# How Much Power?



## Arjun609 (Mar 18, 2015)

My Rig 


i3 2120 
Asrock H61MV
Transcend 4x2 1333MHZ DDR3
WD Blue 1TB HDD
Ati Radeon HD 6670 PowerColor 2Gb DDR3


At Max Conditions


----------



## SaiyanGoku (Mar 18, 2015)

My guess is around 200-210W. But to be safe get a 300W PSU like Antec BP300P


----------



## thetechfreak (Mar 18, 2015)

I'd say got for a Antec VP500 costing appx 3.2k for your rig. It will easily handle a future GPU + CPU upgrade too.


----------



## Arjun609 (Mar 20, 2015)

[MENTION=145143]SaiyanGoku[/MENTION] you sure that 300 watt is enough because my gpu requirement says 400 watt and the TDP is aroud 60-70


----------



## SaiyanGoku (Mar 20, 2015)

I'm not so sure.
You can check it here:
eXtreme Power Supply Calculator - The only power supply calculator trusted by PSU manufacturers and computer enthusiasts
Power Supply Calculator - The most accurate PC wattage calculator


----------



## rijinpk1 (Mar 21, 2015)

Arjun609 said:


> [MENTION=145143]SaiyanGoku[/MENTION] you sure that 300 watt is enough because my gpu requirement says 400 watt and the TDP is aroud 60-70




bp300p is enough for that config. but since the price difference between bp300p and vp450p is not much larger, you may get vp450p


----------



## cute.bandar (Mar 21, 2015)

> you sure that 300 watt is enough because my gpu requirement says 400 watt and the TDP is aroud 60-70


300 W is sufficient.

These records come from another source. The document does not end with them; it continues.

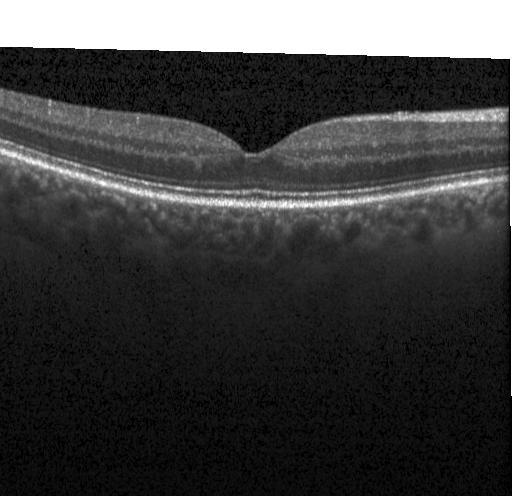
Impression: no evidence of CNV, DME, or drusen.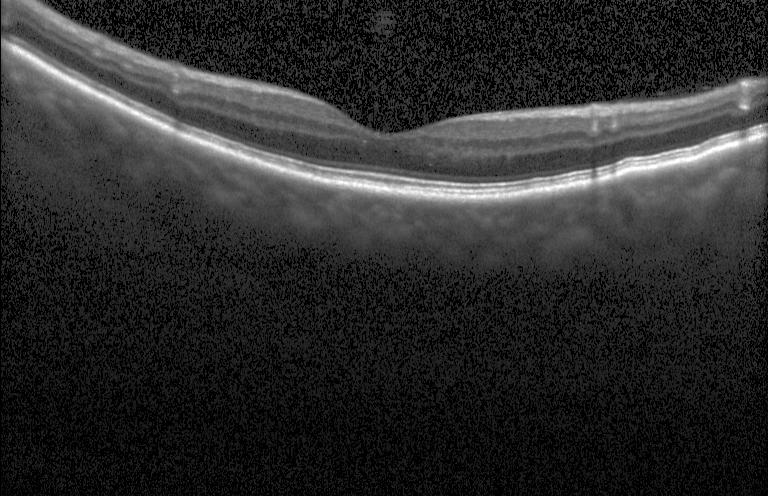
Impression: neither choroidal neovascularization, diabetic macular edema, nor drusen.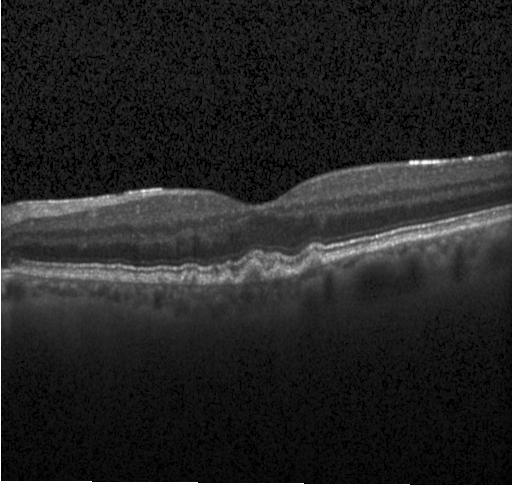

Retinal OCT cross-section, Heidelberg Spectralis OCT system, SD-OCT — Assessment: drusen.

And since computer components are only going to get more power efficient, you shouldn't really worry about future upgrades, I think.

I used to run a AMD X2 4000+, Random Mobo, 2 sticks of ram, 1 hdd AND 1 ATI 4670  on a 220WATT PSU for 2 years.

Now running a config similar to yours (i3 3220, intel mobo, 1 ram, 1 hdd, 1 ssd, ATI 4670) on an Antec 300BP for 1 year.


----------